Jean was paying but slender attention. They had not gone! They were going to stay!
"Get Madame Lachance, next door, to help you," he said absently. Then abruptly: "Mademoiselle returned alone, you say—and what of monsieur, her father?"
Papa Fregeau made a gulp at his second glass.
"He is impossible!" he choked. "With him it is the sunset! Who ever heard of such a thing! He is on the beach to gaze at the sunset! Nom d'un nom, is it extraordinary that the sun should set! But it is not him, it is mademoiselle. I am sure he knows nothing of all this, and concerns himself less. It is mademoiselle's doing. And I have had enough! I will not any longer be made a fool of!" He banged his pudgy fist on the comptoir. "Is it to stand on my head that I am patron of the Bas Rhône! Sacré bleu! I will not support it! I tell you that I will not—" Papa Fregeau's mouth remained wide open.
"Monsieur Fregeau!" a voice called softly in excellent French from the rear door. "Nanette is struggling with a valise on the back stairs that is much too heavy for her, and perhaps if you—"
Papa Fregeau's mouth closed, opened again—and, in his haste to make a bow, the cognac glass became a shower of tinkling splinters on the floor.
"But immediatement! Instantly, Mademoiselle!" cried Papa Fregeau effusively. "On the moment! A valise that is too heavy for her! It is a sacrilege! It is unpardonable! Instantly, Mademoiselle, on the instant! On the moment!"—and he rushed from the room.
She stood in the doorway; and, from under bewitchingly half closed lids, the grey eyes met Jean's. And under her gaze that was quite calm, unruffled, self-possessed now, the blood rushed tingling again through his veins, and again he felt it mounting to his cheeks. She wore no hat now; and, with the sun's last rays through the doorway falling softly upon her wealth of hair, it was as though it were a wondrously woven mass of glinting bronze that crowned her head.
Jean's cap was in his hand.
"Oh!" she said. "You are the"—there was just a trace of hesitation over the choice of the word—"the man who passed us on the bridge a little while ago, aren't you?"
There was something, a sort of indefinable challenge, in the voice and eyes, a carelessness that, well as it was simulated, was not wholly genuine. Jean's eyes met the grey ones, held them—and suddenly he smiled, accepting the challenge.
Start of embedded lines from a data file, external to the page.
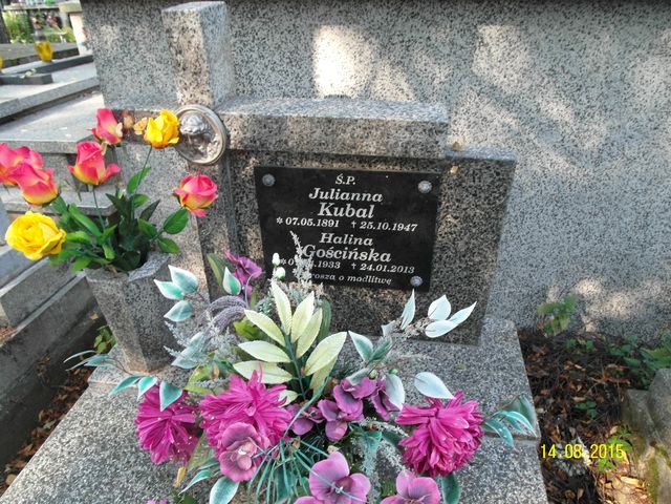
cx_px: 336
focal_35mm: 24
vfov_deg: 56.8
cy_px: 252
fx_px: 465
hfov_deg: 71.6
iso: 100
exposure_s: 1/60
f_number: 3.4
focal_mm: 5.2
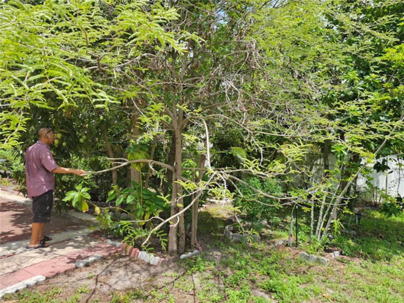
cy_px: 152
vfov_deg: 58.9
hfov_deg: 73.9
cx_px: 202
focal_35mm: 23
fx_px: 268
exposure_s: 1/267
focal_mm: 6.3
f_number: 1.7
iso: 10
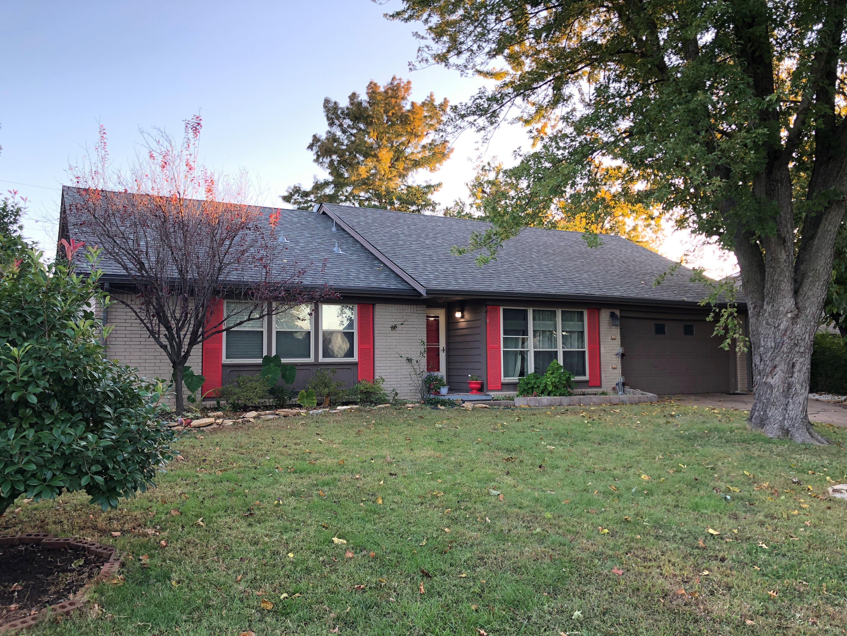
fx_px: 685
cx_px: 424
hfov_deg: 63.4
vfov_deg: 49.7
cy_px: 318
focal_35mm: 28
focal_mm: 3.99
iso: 40
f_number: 1.8
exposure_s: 1/120
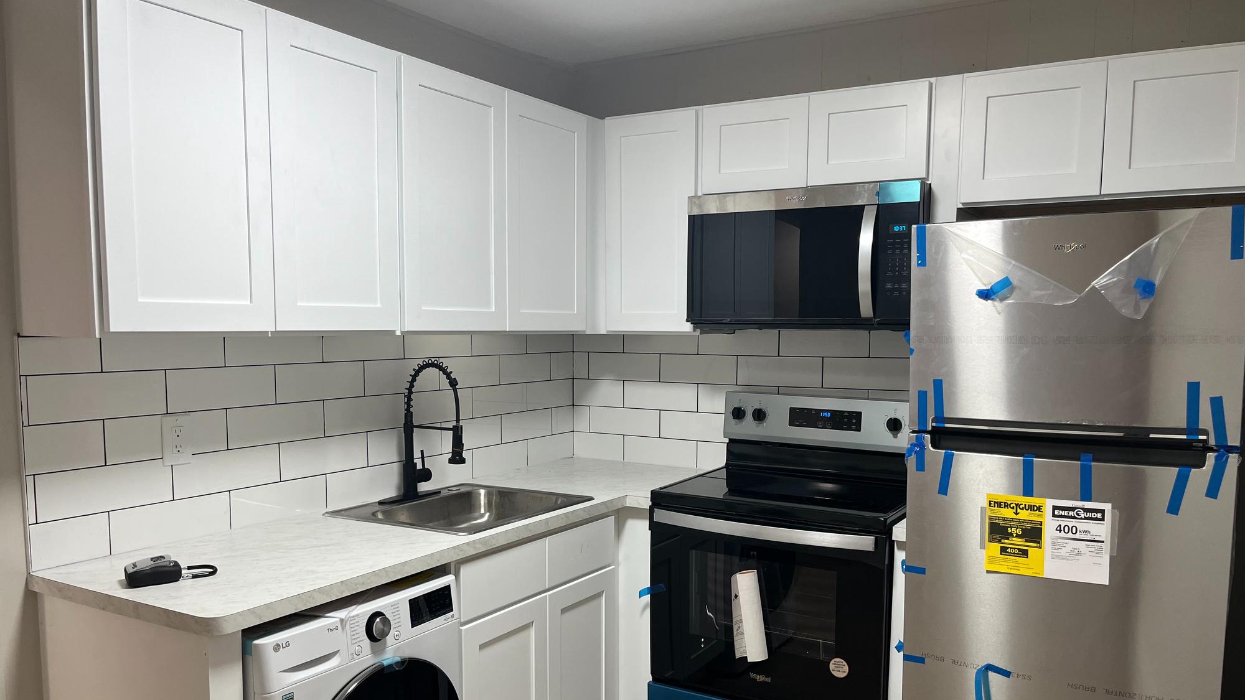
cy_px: 424
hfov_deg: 66.1
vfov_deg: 40.0
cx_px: 627
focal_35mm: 29
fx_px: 957
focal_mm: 5.1
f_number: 1.6
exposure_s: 1/120
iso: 100
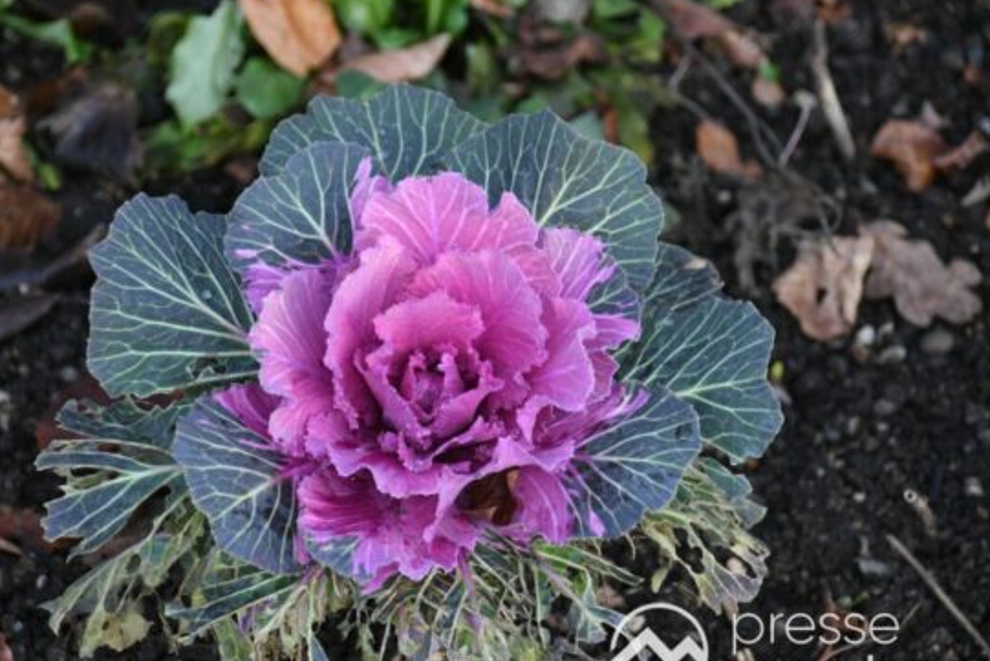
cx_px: 437
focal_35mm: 227
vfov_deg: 6.1
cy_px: 335
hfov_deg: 9.1
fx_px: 6244
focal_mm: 130
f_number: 5.6
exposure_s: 1/250
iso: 1600
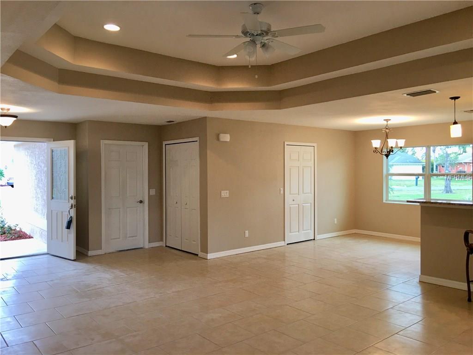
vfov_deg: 48.2
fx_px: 396
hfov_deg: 61.7
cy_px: 178
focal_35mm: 29
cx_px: 236
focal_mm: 4.15
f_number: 2.2
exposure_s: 1/30
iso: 40
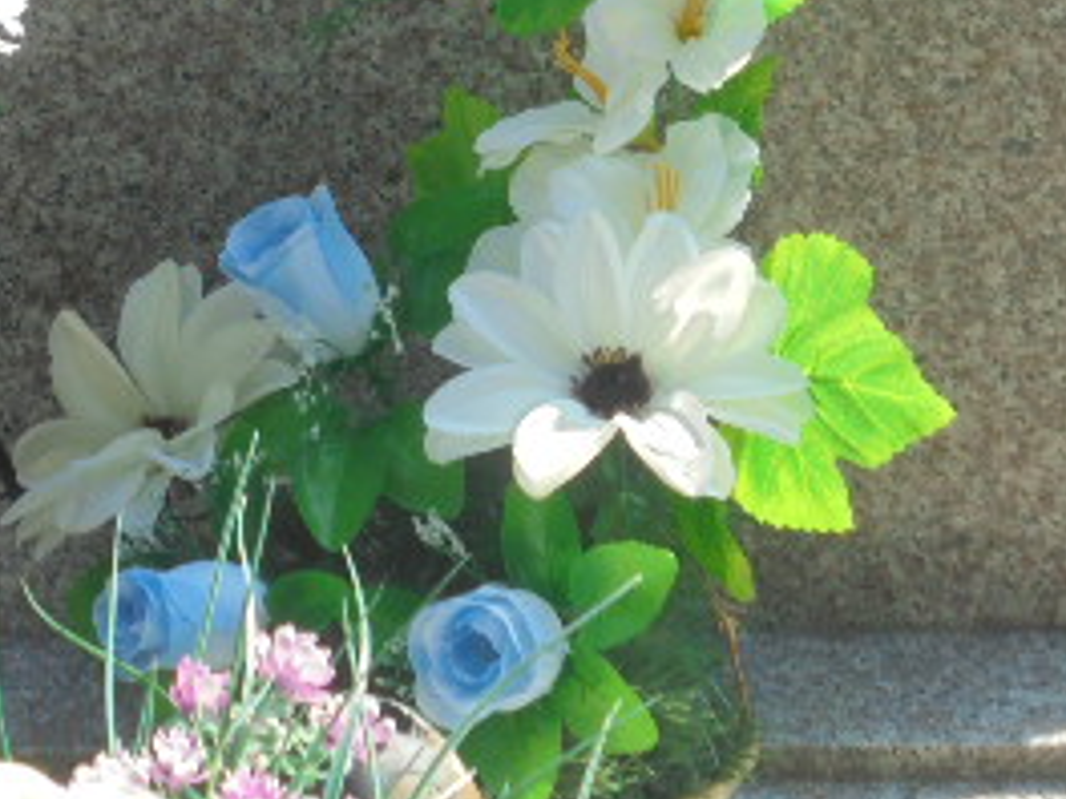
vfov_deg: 8.3
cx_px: 117
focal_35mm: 177
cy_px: -153
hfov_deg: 11.1
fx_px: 5451
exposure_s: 1/125
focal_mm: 13.1
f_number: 6.1
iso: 100
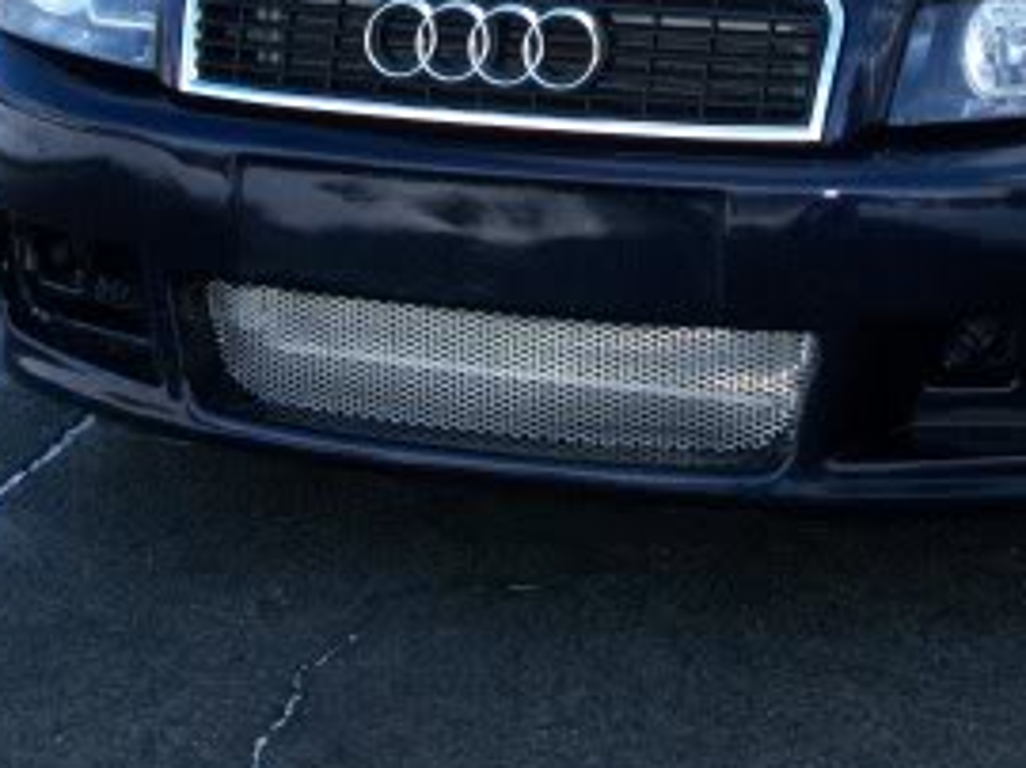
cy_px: 27
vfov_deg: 17.4
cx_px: 737
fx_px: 2458
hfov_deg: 23.4
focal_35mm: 83
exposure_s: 1/500
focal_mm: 6.3
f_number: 3.1
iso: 187
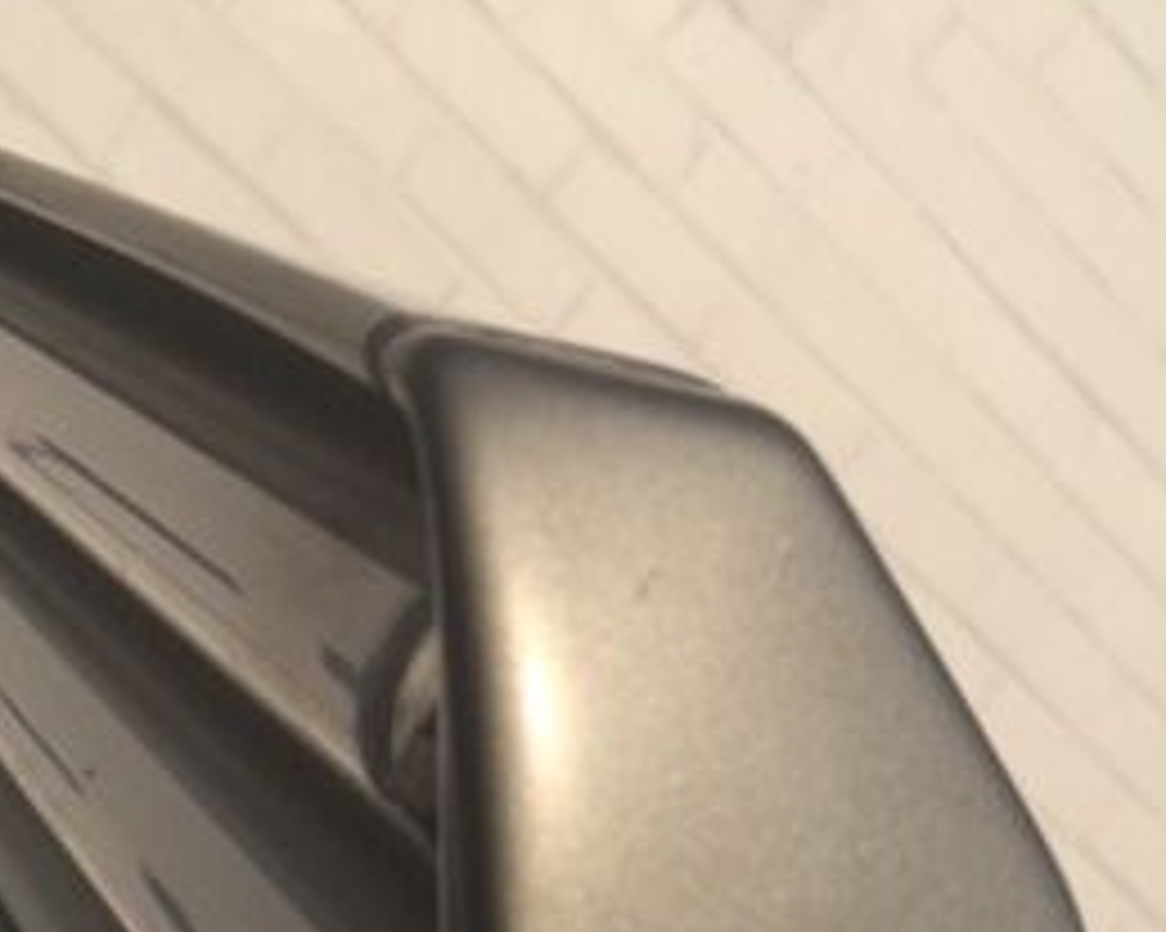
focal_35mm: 70
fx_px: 2415
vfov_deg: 21.3
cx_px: 324
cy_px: 878
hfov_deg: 26.9
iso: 32
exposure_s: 1/5650
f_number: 2.2
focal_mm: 4.15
"It is good of mademoiselle to recognise me," he answered.
She stared at him for an instant, her eyes opening wide; and then, with a contagious, impulsive laugh, she came forward into the room.
"Of course!" she cried. "You would answer like that! I knew it! You are less like a fisherman, for all your clothes, than any man I ever saw."
"I?" said Jean, in quick surprise. It was strange she had said that! It was only that afternoon that Marie-Louise had said almost the same thing. Not like a fisherman! Why not? What was this imagined difference between himself and the other men in Bernay-sur-Mer?